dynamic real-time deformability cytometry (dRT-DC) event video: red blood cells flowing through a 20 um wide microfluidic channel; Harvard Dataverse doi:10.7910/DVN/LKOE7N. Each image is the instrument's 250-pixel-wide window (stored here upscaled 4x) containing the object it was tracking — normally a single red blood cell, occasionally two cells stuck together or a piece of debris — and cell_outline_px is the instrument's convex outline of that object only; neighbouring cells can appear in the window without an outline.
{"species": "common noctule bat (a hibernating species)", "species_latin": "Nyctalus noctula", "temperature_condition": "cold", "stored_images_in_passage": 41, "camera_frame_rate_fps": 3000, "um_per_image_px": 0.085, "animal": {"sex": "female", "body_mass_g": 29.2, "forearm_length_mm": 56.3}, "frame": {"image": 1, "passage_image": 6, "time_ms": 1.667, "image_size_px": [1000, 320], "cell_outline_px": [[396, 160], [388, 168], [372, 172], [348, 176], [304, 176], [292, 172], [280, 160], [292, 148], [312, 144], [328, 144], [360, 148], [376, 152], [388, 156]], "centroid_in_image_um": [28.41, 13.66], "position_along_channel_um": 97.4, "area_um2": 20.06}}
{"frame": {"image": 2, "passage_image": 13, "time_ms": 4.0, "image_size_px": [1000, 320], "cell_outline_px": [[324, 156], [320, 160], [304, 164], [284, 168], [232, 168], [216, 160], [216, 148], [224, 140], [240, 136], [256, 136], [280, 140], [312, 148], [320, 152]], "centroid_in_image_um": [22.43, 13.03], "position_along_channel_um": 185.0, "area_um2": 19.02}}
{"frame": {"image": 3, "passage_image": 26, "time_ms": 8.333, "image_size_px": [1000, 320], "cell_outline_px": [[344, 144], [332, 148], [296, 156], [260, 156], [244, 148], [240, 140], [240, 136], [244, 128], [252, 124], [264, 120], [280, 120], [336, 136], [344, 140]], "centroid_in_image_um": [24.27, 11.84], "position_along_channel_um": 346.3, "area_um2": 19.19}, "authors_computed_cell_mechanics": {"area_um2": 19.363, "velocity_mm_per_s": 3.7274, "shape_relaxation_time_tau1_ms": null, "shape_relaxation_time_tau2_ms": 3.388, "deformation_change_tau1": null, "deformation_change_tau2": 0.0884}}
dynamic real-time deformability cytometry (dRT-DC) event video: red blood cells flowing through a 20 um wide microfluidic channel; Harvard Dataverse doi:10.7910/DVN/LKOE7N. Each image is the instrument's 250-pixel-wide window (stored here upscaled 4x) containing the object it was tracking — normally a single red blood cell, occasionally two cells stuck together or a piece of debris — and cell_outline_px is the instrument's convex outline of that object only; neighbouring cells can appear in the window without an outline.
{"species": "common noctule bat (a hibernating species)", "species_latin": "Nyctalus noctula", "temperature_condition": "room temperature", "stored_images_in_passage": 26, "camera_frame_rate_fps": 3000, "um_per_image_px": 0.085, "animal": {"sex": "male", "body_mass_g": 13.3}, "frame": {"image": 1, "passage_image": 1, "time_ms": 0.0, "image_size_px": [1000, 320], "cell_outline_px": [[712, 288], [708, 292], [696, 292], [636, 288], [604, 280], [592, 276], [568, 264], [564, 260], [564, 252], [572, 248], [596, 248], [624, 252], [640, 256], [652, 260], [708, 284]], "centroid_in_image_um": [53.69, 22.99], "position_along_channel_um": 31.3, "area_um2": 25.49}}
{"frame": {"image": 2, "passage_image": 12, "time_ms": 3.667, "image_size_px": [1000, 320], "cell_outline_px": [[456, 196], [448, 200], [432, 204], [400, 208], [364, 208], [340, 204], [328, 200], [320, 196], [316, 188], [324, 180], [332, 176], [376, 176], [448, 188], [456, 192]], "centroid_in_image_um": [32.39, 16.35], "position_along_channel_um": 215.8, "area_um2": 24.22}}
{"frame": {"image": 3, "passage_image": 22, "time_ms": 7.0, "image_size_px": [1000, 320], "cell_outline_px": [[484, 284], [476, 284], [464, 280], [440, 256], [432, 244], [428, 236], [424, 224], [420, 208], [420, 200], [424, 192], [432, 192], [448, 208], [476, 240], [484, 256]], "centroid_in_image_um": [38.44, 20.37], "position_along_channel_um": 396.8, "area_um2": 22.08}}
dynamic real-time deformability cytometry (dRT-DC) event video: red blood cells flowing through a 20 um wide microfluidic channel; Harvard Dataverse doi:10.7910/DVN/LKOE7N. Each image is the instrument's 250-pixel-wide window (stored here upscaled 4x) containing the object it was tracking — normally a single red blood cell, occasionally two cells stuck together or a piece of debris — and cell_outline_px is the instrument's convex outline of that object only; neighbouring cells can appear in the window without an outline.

----------------

**EXERCISE INSTRUCTIONS**
Retype the material in full. Each word must match.

**EXERCISE RESULT**
dynamic real-time deformability cytometry (dRT-DC) event video: red blood cells flowing through a 20 um wide microfluidic channel; Harvard Dataverse doi:10.7910/DVN/LKOE7N. Each image is the instrument's 250-pixel-wide window (stored here upscaled 4x) containing the object it was tracking — normally a single red blood cell, occasionally two cells stuck together or a piece of debris — and cell_outline_px is the instrument's convex outline of that object only; neighbouring cells can appear in the window without an outline.
{"species": "common noctule bat (a hibernating species)", "species_latin": "Nyctalus noctula", "temperature_condition": "cold", "stored_images_in_passage": 41, "camera_frame_rate_fps": 3000, "um_per_image_px": 0.085, "animal": {"sex": "female", "body_mass_g": 29.2, "forearm_length_mm": 56.3}, "frame": {"image": 1, "passage_image": 6, "time_ms": 1.667, "image_size_px": [1000, 320], "cell_outline_px": [[396, 160], [388, 168], [372, 172], [348, 176], [304, 176], [292, 172], [280, 160], [292, 148], [312, 144], [328, 144], [360, 148], [376, 152], [388, 156]], "centroid_in_image_um": [28.41, 13.66], "position_along_channel_um": 97.4, "area_um2": 20.06}}
{"frame": {"image": 2, "passage_image": 13, "time_ms": 4.0, "image_size_px": [1000, 320], "cell_outline_px": [[324, 156], [320, 160], [304, 164], [284, 168], [232, 168], [216, 160], [216, 148], [224, 140], [240, 136], [256, 136], [280, 140], [312, 148], [320, 152]], "centroid_in_image_um": [22.43, 13.03], "position_along_channel_um": 185.0, "area_um2": 19.02}}
{"frame": {"image": 3, "passage_image": 26, "time_ms": 8.333, "image_size_px": [1000, 320], "cell_outline_px": [[344, 144], [332, 148], [296, 156], [260, 156], [244, 148], [240, 140], [240, 136], [244, 128], [252, 124], [264, 120], [280, 120], [336, 136], [344, 140]], "centroid_in_image_um": [24.27, 11.84], "position_along_channel_um": 346.3, "area_um2": 19.19}, "authors_computed_cell_mechanics": {"area_um2": 19.363, "velocity_mm_per_s": 3.7274, "shape_relaxation_time_tau1_ms": null, "shape_relaxation_time_tau2_ms": 3.388, "deformation_change_tau1": null, "deformation_change_tau2": 0.0884}}
dynamic real-time deformability cytometry (dRT-DC) event video: red blood cells flowing through a 20 um wide microfluidic channel; Harvard Dataverse doi:10.7910/DVN/LKOE7N. Each image is the instrument's 250-pixel-wide window (stored here upscaled 4x) containing the object it was tracking — normally a single red blood cell, occasionally two cells stuck together or a piece of debris — and cell_outline_px is the instrument's convex outline of that object only; neighbouring cells can appear in the window without an outline.
{"species": "common noctule bat (a hibernating species)", "species_latin": "Nyctalus noctula", "temperature_condition": "room temperature", "stored_images_in_passage": 26, "camera_frame_rate_fps": 3000, "um_per_image_px": 0.085, "animal": {"sex": "male", "body_mass_g": 13.3}, "frame": {"image": 1, "passage_image": 1, "time_ms": 0.0, "image_size_px": [1000, 320], "cell_outline_px": [[712, 288], [708, 292], [696, 292], [636, 288], [604, 280], [592, 276], [568, 264], [564, 260], [564, 252], [572, 248], [596, 248], [624, 252], [640, 256], [652, 260], [708, 284]], "centroid_in_image_um": [53.69, 22.99], "position_along_channel_um": 31.3, "area_um2": 25.49}}
{"frame": {"image": 2, "passage_image": 12, "time_ms": 3.667, "image_size_px": [1000, 320], "cell_outline_px": [[456, 196], [448, 200], [432, 204], [400, 208], [364, 208], [340, 204], [328, 200], [320, 196], [316, 188], [324, 180], [332, 176], [376, 176], [448, 188], [456, 192]], "centroid_in_image_um": [32.39, 16.35], "position_along_channel_um": 215.8, "area_um2": 24.22}}
{"frame": {"image": 3, "passage_image": 22, "time_ms": 7.0, "image_size_px": [1000, 320], "cell_outline_px": [[484, 284], [476, 284], [464, 280], [440, 256], [432, 244], [428, 236], [424, 224], [420, 208], [420, 200], [424, 192], [432, 192], [448, 208], [476, 240], [484, 256]], "centroid_in_image_um": [38.44, 20.37], "position_along_channel_um": 396.8, "area_um2": 22.08}}
dynamic real-time deformability cytometry (dRT-DC) event video: red blood cells flowing through a 20 um wide microfluidic channel; Harvard Dataverse doi:10.7910/DVN/LKOE7N. Each image is the instrument's 250-pixel-wide window (stored here upscaled 4x) containing the object it was tracking — normally a single red blood cell, occasionally two cells stuck together or a piece of debris — and cell_outline_px is the instrument's convex outline of that object only; neighbouring cells can appear in the window without an outline.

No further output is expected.